On spectral interference of the short-time Fourier transform and its nonlinear variations
Shrikant Chand, James Nolen, Hau-Tieng Wu
TL;DR
This work investigates spectral interference in time-frequency analysis, focusing on STFT with a Gaussian window and nonlinear refinements like SST for a two-component harmonic model. By deriving large- and small-gap regimes in terms of the frequency separation $\Delta$ and window bandwidth $\sigma$, it characterizes when STFT can resolve two nearby frequencies and how SST reassignment shapes the resulting TFR through a holomorphic/ Mobius-geometry framework.

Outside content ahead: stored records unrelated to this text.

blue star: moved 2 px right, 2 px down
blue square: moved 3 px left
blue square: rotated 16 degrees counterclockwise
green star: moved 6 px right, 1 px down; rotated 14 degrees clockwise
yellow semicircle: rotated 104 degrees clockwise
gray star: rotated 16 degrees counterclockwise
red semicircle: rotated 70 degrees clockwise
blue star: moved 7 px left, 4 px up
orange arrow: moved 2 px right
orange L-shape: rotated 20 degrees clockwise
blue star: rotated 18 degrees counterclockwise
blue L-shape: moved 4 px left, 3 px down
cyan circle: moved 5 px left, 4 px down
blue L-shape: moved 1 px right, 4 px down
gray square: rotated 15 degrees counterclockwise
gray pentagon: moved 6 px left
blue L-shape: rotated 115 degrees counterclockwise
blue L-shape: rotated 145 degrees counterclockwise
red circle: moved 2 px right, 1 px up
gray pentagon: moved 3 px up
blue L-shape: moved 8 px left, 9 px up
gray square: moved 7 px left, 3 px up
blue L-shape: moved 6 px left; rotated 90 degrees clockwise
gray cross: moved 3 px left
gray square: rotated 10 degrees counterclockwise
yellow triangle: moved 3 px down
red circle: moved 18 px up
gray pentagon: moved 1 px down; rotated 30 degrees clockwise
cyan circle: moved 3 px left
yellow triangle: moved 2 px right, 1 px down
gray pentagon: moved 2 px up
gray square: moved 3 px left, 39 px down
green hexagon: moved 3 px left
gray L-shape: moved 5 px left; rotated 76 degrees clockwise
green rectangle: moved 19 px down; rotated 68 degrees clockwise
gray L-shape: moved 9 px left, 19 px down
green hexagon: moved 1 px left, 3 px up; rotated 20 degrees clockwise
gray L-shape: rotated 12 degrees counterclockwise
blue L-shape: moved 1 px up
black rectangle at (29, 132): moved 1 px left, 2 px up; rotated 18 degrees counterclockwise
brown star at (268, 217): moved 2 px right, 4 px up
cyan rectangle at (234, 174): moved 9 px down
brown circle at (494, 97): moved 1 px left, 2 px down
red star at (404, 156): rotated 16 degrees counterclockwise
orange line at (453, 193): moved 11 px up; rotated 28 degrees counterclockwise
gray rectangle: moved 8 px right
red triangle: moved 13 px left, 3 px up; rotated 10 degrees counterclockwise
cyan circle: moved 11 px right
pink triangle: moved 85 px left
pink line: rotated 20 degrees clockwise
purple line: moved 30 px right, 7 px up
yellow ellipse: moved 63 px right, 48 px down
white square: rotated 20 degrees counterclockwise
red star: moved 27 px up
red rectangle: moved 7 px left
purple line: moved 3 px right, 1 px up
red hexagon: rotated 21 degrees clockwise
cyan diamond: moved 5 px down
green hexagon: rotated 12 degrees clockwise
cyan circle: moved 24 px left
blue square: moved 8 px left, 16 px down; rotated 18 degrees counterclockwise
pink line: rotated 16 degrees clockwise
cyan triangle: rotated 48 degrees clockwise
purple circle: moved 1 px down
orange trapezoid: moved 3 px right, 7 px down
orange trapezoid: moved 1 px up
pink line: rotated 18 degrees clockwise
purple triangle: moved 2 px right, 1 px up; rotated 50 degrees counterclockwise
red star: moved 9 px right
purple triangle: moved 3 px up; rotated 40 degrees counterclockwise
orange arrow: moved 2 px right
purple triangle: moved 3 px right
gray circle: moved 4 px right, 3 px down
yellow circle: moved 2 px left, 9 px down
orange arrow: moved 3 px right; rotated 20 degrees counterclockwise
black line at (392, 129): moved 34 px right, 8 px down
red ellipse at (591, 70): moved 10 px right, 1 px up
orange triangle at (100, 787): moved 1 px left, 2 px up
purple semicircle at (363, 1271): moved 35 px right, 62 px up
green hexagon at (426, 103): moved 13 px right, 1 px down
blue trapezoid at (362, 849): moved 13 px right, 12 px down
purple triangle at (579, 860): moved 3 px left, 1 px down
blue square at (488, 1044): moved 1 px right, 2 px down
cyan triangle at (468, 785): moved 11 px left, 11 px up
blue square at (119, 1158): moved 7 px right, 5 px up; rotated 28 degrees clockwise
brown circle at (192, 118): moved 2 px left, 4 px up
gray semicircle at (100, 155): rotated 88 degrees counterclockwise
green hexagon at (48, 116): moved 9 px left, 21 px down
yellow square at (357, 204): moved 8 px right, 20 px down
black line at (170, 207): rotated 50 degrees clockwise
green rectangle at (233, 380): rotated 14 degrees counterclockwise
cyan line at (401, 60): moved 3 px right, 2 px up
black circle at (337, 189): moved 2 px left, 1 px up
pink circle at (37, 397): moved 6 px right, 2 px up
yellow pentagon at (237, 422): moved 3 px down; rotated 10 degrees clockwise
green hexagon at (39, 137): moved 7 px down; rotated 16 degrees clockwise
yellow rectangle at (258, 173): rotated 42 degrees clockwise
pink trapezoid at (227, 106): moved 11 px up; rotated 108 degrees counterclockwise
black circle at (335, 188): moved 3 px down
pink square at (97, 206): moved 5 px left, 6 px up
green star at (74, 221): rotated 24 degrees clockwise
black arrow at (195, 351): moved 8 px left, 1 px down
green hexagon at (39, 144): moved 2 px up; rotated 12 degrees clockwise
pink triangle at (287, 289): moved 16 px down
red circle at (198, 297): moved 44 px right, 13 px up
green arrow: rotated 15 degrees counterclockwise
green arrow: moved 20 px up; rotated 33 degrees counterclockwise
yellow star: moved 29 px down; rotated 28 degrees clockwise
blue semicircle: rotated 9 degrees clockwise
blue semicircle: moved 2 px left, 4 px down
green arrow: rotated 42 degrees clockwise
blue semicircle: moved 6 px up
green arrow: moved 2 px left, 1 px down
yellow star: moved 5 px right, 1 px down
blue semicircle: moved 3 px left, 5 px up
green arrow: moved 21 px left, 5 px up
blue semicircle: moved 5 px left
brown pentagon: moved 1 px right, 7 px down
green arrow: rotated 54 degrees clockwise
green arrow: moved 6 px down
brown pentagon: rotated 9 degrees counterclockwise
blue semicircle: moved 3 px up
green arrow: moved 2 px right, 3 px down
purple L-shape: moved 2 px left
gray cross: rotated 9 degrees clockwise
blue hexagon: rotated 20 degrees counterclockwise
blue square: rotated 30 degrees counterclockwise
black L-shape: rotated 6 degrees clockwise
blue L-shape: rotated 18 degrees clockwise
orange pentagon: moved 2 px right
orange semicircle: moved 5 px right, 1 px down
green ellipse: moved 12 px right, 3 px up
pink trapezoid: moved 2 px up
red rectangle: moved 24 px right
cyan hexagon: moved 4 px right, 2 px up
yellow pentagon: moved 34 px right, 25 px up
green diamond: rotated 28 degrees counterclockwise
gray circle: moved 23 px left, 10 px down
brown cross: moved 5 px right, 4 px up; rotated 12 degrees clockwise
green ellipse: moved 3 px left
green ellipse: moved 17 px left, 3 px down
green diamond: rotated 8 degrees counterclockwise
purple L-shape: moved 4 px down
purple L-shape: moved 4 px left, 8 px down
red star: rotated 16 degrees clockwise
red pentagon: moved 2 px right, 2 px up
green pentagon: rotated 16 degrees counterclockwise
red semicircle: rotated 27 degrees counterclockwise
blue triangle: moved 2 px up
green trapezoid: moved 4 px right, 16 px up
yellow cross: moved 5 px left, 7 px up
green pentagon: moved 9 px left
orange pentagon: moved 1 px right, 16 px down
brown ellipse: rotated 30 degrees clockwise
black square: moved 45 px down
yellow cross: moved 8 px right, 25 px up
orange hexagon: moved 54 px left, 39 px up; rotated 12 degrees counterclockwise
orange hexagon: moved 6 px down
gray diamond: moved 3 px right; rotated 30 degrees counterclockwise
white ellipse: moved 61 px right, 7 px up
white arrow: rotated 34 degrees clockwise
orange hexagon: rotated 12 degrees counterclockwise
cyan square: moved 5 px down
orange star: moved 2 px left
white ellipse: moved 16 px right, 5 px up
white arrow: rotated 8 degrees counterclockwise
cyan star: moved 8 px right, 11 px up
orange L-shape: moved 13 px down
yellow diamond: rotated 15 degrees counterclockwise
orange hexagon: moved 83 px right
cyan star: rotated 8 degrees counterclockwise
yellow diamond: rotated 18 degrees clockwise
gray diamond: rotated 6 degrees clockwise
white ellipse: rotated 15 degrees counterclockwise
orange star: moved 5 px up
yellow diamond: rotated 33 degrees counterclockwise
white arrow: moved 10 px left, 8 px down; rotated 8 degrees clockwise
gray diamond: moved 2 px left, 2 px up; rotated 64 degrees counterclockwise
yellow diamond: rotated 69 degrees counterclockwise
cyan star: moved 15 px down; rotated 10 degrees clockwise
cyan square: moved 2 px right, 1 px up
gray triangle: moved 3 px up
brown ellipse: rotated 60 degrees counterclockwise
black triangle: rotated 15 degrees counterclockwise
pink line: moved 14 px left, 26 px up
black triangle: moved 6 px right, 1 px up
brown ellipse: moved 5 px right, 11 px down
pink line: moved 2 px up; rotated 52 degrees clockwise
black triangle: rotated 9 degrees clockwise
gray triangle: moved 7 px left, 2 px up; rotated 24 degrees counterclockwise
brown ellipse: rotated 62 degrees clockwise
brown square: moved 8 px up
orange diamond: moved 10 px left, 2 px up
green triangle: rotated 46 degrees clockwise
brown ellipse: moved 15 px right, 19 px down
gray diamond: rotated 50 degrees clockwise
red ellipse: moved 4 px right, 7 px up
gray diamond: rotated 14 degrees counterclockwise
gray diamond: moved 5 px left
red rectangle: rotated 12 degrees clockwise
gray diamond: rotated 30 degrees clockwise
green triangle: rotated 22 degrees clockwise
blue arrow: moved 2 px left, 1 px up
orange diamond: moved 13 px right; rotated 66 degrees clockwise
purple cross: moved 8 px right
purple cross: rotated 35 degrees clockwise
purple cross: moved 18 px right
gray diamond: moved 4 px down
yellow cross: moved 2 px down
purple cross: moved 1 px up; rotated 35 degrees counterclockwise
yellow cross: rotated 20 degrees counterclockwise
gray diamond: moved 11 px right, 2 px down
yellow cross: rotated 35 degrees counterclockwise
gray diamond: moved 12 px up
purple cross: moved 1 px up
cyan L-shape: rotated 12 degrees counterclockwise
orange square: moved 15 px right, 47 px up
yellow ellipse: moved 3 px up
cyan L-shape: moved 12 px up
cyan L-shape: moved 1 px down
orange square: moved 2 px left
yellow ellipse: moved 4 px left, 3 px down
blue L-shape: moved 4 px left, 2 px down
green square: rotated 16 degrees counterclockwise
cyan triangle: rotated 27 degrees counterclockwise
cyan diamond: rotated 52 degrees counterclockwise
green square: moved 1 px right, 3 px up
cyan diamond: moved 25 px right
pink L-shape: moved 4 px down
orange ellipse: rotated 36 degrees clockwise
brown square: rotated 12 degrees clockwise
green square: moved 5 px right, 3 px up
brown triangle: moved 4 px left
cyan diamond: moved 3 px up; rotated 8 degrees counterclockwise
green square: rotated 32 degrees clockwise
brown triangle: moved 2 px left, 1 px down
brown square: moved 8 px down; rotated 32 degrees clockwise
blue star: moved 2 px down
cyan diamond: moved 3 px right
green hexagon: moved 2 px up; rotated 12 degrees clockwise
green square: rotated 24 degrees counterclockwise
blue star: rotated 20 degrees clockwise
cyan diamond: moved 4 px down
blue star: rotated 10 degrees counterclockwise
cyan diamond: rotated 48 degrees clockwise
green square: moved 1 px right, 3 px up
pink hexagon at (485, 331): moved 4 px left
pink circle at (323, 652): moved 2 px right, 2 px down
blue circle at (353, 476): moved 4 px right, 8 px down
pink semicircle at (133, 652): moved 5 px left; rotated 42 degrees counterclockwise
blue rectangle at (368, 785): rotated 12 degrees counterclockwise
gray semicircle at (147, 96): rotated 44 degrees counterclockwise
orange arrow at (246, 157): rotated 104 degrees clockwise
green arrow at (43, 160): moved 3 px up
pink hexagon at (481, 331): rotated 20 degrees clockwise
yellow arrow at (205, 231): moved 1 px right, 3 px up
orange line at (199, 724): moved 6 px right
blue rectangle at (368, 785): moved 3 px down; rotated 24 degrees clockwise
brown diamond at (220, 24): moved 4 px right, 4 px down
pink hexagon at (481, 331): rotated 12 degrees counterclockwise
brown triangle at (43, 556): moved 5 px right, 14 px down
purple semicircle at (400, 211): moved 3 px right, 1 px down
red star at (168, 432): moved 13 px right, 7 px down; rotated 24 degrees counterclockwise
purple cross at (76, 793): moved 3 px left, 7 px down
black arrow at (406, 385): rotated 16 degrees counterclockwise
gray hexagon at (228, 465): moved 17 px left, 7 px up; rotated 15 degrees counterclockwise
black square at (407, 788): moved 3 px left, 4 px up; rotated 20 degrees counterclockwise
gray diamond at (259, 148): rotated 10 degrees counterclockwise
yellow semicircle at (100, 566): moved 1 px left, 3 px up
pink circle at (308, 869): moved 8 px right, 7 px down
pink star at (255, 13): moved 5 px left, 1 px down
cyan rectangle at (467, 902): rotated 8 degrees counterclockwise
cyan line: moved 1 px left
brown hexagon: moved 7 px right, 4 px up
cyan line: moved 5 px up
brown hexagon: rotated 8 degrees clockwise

A key contribution is the explicit description of ellipse-shaped ridges (bubbles) in STFT for balanced amplitudes and small $\Delta$, plus a measure-mapping view that yields precise asymptotics for generalized SST under different weighting choices. The results show that SST can sharpen or distort energy depending on regime and parameters, and they introduce a generalized synchrosqueezing framework to mitigate interference by isolating STFT weighting, with clear implications for designing robust TF representations in applications with closely spaced components.
Abstract
Spectral interference, the frequency counterpart of the beating phenomenon in the time domain, can severely distort time-frequency representations (TFRs) in physical applications. We study this phenomenon for the short-time Fourier transform (STFT) with a Gaussian window and for nonlinear refinements based on the reassignment method, with an emphasis on the synchrosqueezing transform (SST). Working with a two-component harmonic model, we quantify when STFT can (and cannot) resolve two nearby frequencies: a sharp transition occurs at a critical gap that scales inversely to kernel bandwidth and depends explicitly on the amplitude ratio. Below this threshold, the spectrogram ridges undergo bifurcation and form repeating time-frequency bubbles, which we describe asymptotically and, in the balanced-amplitude case, approximate closely by ellipses. We then analyze the STFT phase, showing a canonical winding behavior, and relate the complex-valued SST reassignment map to a holomorphic structure via the Bargmann transform. In the two-component setting the reassignment rule admits an explicit Mobius-geometry description, sending frequency lines to circular arcs in the complex plane. Finally, viewing SST and reassignment through a measure mapping perspective, we derive small-kernel asymptotics that explain when reassignment sharpens energy and when it produces distorted or misleading TFRs; we also introduce a generalized synchrosqueezing framework that isolates the role of STFT weighting and clarifies how alternative choices can mitigate interference in certain regimes.